- _Exercise goal_
A verbatim copy of every record is needed.

───── The records

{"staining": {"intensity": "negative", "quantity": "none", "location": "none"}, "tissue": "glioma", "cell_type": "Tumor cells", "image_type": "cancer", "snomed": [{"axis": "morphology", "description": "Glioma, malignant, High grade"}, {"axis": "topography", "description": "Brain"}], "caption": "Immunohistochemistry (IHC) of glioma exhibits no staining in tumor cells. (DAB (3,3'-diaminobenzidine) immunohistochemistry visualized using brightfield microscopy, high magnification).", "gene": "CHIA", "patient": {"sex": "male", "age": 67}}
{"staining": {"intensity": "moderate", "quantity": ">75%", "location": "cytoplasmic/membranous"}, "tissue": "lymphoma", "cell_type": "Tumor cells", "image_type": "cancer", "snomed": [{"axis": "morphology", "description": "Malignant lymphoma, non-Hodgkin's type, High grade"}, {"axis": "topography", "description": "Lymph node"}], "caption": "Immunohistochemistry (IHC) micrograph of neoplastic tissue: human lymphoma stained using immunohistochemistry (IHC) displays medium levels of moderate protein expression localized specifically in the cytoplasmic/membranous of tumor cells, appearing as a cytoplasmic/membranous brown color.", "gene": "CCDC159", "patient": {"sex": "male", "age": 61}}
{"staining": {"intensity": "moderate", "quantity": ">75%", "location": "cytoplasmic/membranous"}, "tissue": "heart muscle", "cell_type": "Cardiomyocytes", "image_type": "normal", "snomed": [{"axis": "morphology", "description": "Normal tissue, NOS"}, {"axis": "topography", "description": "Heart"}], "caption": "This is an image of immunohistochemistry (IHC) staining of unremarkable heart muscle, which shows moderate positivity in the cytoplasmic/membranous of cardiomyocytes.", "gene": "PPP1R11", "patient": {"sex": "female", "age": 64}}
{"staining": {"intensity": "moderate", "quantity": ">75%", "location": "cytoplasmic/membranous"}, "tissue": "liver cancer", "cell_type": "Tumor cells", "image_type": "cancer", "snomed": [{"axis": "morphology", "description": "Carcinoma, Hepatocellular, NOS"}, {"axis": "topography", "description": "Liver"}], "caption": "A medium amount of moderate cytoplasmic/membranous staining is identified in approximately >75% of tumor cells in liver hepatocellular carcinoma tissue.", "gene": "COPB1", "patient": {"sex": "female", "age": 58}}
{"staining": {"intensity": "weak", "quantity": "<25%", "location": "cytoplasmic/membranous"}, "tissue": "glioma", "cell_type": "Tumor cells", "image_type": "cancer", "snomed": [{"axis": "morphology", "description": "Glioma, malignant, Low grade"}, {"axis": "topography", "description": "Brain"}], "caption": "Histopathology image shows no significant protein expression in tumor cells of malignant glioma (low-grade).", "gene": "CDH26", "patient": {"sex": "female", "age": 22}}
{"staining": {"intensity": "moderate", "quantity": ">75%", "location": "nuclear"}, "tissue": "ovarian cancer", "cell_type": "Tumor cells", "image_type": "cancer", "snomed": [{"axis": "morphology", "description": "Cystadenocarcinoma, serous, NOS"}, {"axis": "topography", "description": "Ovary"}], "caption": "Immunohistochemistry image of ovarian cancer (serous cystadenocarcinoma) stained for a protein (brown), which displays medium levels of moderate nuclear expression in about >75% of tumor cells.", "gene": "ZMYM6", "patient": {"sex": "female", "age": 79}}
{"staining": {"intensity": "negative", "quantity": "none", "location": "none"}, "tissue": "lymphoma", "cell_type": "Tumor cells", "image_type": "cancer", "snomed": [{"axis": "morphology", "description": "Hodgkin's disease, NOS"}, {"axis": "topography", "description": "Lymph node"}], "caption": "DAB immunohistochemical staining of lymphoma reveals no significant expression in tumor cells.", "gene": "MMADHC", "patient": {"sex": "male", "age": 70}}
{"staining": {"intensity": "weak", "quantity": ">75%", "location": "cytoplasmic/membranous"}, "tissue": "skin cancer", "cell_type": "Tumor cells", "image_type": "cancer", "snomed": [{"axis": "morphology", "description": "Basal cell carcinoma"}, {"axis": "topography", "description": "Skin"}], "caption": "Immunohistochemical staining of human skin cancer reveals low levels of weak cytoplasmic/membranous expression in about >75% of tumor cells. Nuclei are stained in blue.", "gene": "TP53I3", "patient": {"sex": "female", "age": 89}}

──────────

- _Your response_
{"staining": {"intensity": "negative", "quantity": "none", "location": "none"}, "tissue": "glioma", "cell_type": "Tumor cells", "image_type": "cancer", "snomed": [{"axis": "morphology", "description": "Glioma, malignant, High grade"}, {"axis": "topography", "description": "Brain"}], "caption": "Immunohistochemistry (IHC) of glioma exhibits no staining in tumor cells. (DAB (3,3'-diaminobenzidine) immunohistochemistry visualized using brightfield microscopy, high magnification).", "gene": "CHIA", "patient": {"sex": "male", "age": 67}}
{"staining": {"intensity": "moderate", "quantity": ">75%", "location": "cytoplasmic/membranous"}, "tissue": "lymphoma", "cell_type": "Tumor cells", "image_type": "cancer", "snomed": [{"axis": "morphology", "description": "Malignant lymphoma, non-Hodgkin's type, High grade"}, {"axis": "topography", "description": "Lymph node"}], "caption": "Immunohistochemistry (IHC) micrograph of neoplastic tissue: human lymphoma stained using immunohistochemistry (IHC) displays medium levels of moderate protein expression localized specifically in the cytoplasmic/membranous of tumor cells, appearing as a cytoplasmic/membranous brown color.", "gene": "CCDC159", "patient": {"sex": "male", "age": 61}}
{"staining": {"intensity": "moderate", "quantity": ">75%", "location": "cytoplasmic/membranous"}, "tissue": "heart muscle", "cell_type": "Cardiomyocytes", "image_type": "normal", "snomed": [{"axis": "morphology", "description": "Normal tissue, NOS"}, {"axis": "topography", "description": "Heart"}], "caption": "This is an image of immunohistochemistry (IHC) staining of unremarkable heart muscle, which shows moderate positivity in the cytoplasmic/membranous of cardiomyocytes.", "gene": "PPP1R11", "patient": {"sex": "female", "age": 64}}
{"staining": {"intensity": "moderate", "quantity": ">75%", "location": "cytoplasmic/membranous"}, "tissue": "liver cancer", "cell_type": "Tumor cells", "image_type": "cancer", "snomed": [{"axis": "morphology", "description": "Carcinoma, Hepatocellular, NOS"}, {"axis": "topography", "description": "Liver"}], "caption": "A medium amount of moderate cytoplasmic/membranous staining is identified in approximately >75% of tumor cells in liver hepatocellular carcinoma tissue.", "gene": "COPB1", "patient": {"sex": "female", "age": 58}}
{"staining": {"intensity": "weak", "quantity": "<25%", "location": "cytoplasmic/membranous"}, "tissue": "glioma", "cell_type": "Tumor cells", "image_type": "cancer", "snomed": [{"axis": "morphology", "description": "Glioma, malignant, Low grade"}, {"axis": "topography", "description": "Brain"}], "caption": "Histopathology image shows no significant protein expression in tumor cells of malignant glioma (low-grade).", "gene": "CDH26", "patient": {"sex": "female", "age": 22}}
{"staining": {"intensity": "moderate", "quantity": ">75%", "location": "nuclear"}, "tissue": "ovarian cancer", "cell_type": "Tumor cells", "image_type": "cancer", "snomed": [{"axis": "morphology", "description": "Cystadenocarcinoma, serous, NOS"}, {"axis": "topography", "description": "Ovary"}], "caption": "Immunohistochemistry image of ovarian cancer (serous cystadenocarcinoma) stained for a protein (brown), which displays medium levels of moderate nuclear expression in about >75% of tumor cells.", "gene": "ZMYM6", "patient": {"sex": "female", "age": 79}}
{"staining": {"intensity": "negative", "quantity": "none", "location": "none"}, "tissue": "lymphoma", "cell_type": "Tumor cells", "image_type": "cancer", "snomed": [{"axis": "morphology", "description": "Hodgkin's disease, NOS"}, {"axis": "topography", "description": "Lymph node"}], "caption": "DAB immunohistochemical staining of lymphoma reveals no significant expression in tumor cells.", "gene": "MMADHC", "patient": {"sex": "male", "age": 70}}
{"staining": {"intensity": "weak", "quantity": ">75%", "location": "cytoplasmic/membranous"}, "tissue": "skin cancer", "cell_type": "Tumor cells", "image_type": "cancer", "snomed": [{"axis": "morphology", "description": "Basal cell carcinoma"}, {"axis": "topography", "description": "Skin"}], "caption": "Immunohistochemical staining of human skin cancer reveals low levels of weak cytoplasmic/membranous expression in about >75% of tumor cells. Nuclei are stained in blue.", "gene": "TP53I3", "patient": {"sex": "female", "age": 89}}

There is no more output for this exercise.